Title: Remarkably Bright Creatures
Author: Shelby Van Pelt
Reviewer: Marcie Walsh-O'Connor
Synopsis: I listened to this book on the advice of one of my friends practically begging me to read it so I could discuss it with her. Tova works at an aquarium mopping floors and emptying trash barrels. She goes beyond and takes immense pride in her work. But after the death of her husband and disappearance of son she is lonely, until she befriends Marcellus, a giant Pacific octopus living in the aquarium. Marcellus is “remarkably bright” and helps Tova in more than one way. 
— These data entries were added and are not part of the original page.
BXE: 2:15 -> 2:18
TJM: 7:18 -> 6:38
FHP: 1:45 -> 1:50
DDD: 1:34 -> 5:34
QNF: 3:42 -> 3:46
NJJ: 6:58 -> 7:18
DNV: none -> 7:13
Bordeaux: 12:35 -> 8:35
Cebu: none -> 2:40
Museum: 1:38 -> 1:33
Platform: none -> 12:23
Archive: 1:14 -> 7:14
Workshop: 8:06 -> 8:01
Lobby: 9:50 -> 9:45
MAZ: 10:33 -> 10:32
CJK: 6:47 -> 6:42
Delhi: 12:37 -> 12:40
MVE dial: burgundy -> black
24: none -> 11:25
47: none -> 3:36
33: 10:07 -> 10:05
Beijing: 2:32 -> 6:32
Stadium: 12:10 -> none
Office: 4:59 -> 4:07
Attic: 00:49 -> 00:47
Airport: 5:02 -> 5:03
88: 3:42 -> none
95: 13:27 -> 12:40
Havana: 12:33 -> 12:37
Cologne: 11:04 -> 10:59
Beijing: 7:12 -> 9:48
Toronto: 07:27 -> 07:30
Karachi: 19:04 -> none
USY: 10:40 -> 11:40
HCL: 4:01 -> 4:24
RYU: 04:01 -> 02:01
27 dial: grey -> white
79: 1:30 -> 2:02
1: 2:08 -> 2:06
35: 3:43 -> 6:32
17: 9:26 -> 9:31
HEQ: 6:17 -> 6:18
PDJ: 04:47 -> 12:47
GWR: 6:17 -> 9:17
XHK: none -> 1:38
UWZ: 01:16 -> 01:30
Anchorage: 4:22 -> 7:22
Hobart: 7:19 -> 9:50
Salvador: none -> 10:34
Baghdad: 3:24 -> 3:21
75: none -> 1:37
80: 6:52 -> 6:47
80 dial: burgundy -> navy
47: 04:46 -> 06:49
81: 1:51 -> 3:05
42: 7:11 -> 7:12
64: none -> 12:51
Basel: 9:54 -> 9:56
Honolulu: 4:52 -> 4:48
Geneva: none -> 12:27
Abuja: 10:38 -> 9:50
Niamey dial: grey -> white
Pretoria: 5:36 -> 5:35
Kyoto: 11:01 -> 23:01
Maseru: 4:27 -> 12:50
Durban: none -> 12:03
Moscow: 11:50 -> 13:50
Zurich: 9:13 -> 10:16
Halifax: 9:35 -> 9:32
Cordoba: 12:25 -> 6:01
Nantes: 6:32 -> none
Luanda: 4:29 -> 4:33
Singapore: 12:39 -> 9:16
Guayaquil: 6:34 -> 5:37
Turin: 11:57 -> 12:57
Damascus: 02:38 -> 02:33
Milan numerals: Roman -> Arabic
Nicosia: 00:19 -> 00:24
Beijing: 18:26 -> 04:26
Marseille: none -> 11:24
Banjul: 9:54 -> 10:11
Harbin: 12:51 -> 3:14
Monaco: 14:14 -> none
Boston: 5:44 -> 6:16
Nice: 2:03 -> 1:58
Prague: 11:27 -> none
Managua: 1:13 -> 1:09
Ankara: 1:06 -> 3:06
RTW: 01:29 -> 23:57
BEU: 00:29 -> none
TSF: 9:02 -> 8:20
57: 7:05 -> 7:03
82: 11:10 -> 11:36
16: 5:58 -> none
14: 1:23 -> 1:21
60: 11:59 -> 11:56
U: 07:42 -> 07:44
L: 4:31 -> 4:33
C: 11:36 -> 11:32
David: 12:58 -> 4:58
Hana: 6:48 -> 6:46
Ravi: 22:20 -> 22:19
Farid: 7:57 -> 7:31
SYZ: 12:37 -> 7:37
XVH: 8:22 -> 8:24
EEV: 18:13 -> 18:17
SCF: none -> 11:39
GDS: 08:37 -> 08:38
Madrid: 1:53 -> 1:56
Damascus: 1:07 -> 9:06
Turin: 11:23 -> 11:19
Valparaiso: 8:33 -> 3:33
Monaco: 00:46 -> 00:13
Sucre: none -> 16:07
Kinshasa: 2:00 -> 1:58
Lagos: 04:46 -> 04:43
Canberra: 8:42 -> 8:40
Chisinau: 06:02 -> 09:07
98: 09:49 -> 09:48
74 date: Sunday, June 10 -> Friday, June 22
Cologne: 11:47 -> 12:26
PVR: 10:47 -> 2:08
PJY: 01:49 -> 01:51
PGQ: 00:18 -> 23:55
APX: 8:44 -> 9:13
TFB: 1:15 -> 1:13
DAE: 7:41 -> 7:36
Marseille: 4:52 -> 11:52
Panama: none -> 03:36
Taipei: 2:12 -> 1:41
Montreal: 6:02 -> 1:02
The narrators in the audio version are fabulous and I could not stop listening to it. I especially loved the narrator of Marcellus chapters. A beautiful story about reaching out and found families.
Availability (our collection vs BPL): Print copy available at MacPhaidin Library; audio and eBooks available through BPL 


Title: Behind the Beautiful Borevers: Life, Death, and Hope in a Mumbai Undercity
Author: Katherine Boo
Reviewer: Uma Hiremath
Synopsis: Well, this is not your typical ‘summer read’, set as it is in the seething underbelly of an Indian slum. But the writing; oh, the writing! Pulitzer prize-winning reporter, Katherine Boo, has crafted an empathic and totally gripping account of unforgettable individuals grappling with their overwhelming circumstances. Humans dream, whether in a penthouse or a ‘sumpy plug of slum’. Boo captures those dreams as they are forced through the crucible of global capitalism and makes us a part of it.
Availability (our collection vs BPL): Print copy available at MacPhaidin Library; audio and eBooks available through BPL 

Here are some additional book recommendations from a few of our graduating seniors: 

  • Sara Bua recommends The Midnight Library by Matt Maig and Invisible Women by Caroline Criado-Perez . (Both are available as eBooks and audiobooks from BPL).
  • Rob Chisholm suggests Pet Sematary by Stephen King and the Cradle series by Will Wight. (Available as an eBook and audiobook from Boston Public Library)
  • Kiley Concannon recommends Night Shift by Stephen King and All the Light We Cannot See by Anthony Doerr. (Both available as print books from MacPhaidin Library. Night Shift is also available as an eBook from the BPL and All the Light We Cannot See is available as an eBook and an audiobook from the BPL.
  • Carolyn Deal recommends Just Mercy: A Story of Justice and Redemption by Bryan Stevenson (available as MacPhaidin Library) and 101 Essays That Will Change the Way You Think by Brianna Wiest (available as an audiobook at BPL).
  • Meghan Flynn suggests Ugly Love and November 9, both by Colleen Hoover.